As Larry's comments about  Masscomp, the original RTU 1.0 used a 4.1BSD kernel with a bunch of System III as the base (which really was an Alpha release for MSCP).  It shipped to a handful of customers, but it was easy to crash (But we got it out the door and people loved it actually).  The first version that actually was fairly stable was RTU 1.0A which was a mash-up of the earlier work using 4.1 plus tjt and I applying a lot of 4.1C to it (as I had brought 4.1C with me from UCB).   RTU 1.1 or maybe 1.2 was when 4.2BSD was finally added.   I created conditional symbolic links before that because we used them to create the Universe stuff and I've forgotten when that shipped.

Clem



On Mon, Mar 11, 2019 at 1:39 PM Larry McVoy <lm@mcvoy.com> wrote:
Other than for history's sake, I don't see the value of 4.1, it wasn't
a great release (even though Masscomp did their changes to 4.1c if I
remember correctly.  Clem?).  4.2 was the first release that I remember
being pretty solid and 4.3 improved on that.

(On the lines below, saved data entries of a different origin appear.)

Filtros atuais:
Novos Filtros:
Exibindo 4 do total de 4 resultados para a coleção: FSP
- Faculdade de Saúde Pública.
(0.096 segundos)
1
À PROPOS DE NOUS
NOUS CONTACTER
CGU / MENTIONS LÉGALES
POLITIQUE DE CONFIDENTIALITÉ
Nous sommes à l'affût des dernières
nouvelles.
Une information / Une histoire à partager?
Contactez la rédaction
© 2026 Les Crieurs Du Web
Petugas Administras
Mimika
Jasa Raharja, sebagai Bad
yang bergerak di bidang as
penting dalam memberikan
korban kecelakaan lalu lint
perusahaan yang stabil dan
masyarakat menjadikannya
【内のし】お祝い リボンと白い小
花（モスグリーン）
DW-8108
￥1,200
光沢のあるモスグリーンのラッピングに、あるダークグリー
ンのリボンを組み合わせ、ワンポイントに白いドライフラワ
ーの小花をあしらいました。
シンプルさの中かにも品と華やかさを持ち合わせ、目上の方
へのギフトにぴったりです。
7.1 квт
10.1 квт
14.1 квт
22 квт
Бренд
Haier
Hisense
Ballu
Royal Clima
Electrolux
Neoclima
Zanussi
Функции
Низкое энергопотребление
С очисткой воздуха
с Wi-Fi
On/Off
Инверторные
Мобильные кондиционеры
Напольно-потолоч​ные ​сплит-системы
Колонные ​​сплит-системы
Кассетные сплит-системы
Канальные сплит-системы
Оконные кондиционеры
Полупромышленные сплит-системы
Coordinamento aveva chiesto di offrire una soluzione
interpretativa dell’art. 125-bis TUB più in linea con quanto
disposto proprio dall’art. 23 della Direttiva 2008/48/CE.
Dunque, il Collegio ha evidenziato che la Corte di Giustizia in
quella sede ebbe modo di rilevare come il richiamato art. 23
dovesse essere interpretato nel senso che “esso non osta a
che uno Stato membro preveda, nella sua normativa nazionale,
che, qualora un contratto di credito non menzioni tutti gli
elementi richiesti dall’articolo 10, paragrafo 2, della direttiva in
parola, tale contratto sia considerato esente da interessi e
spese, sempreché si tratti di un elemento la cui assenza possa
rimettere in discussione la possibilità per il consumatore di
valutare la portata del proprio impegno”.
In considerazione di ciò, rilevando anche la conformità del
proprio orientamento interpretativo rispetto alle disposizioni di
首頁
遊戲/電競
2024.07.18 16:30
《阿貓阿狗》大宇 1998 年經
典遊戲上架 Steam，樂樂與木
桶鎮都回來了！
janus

On Mon, Mar 11, 2019 at 10:28:23AM -0700, Mike Haertel wrote:
> I contacted Kirk.  He was surprised to learn that the copy of 4.1 in
> his CSRG archive is not, in fact, 4.1.
>
> Also he says that the contents of the existing CSRG archive disks
> are all he has; apparently the dumps of old distribution tapes to
> disk were hastily done on the way out the door as CSRG was being
> shut down.
>
> He suggested I inquire with TUHS for a copy, so evidently he does not
> read this list.  His other suggestion was to reconstruct from SCCS files.
>
> I think at this point the preservation community has essentially all
> the bits from tape 1 of the 7/10/81 release (in somewhat scattered
> form needing to be reassembled into a usable distribution tape image).
>
> The contents of tape 2 seem to be altogether lost (unless someone is
> able to recover it from surviving media).